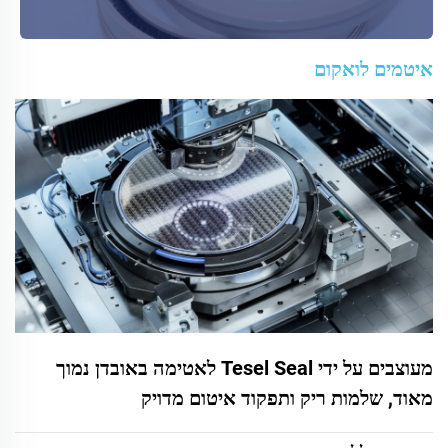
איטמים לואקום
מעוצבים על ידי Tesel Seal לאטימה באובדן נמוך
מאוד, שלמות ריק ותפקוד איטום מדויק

########################################

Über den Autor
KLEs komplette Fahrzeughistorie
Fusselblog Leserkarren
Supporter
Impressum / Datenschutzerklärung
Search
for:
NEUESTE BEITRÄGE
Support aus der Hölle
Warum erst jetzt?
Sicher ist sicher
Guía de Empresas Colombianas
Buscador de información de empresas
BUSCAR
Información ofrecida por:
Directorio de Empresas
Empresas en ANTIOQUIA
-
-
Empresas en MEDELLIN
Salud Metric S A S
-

########################################

**WHAT TO PRODUCE**
Within the material above, transcribe exactly the lines that run from the line holding "איטמים לואקום" through the line holding "מאוד, שלמות ריק ותפקוד איטום מדויק".

**WRITTEN SOLUTION**
איטמים לואקום
מעוצבים על ידי Tesel Seal לאטימה באובדן נמוך
מאוד, שלמות ריק ותפקוד איטום מדויק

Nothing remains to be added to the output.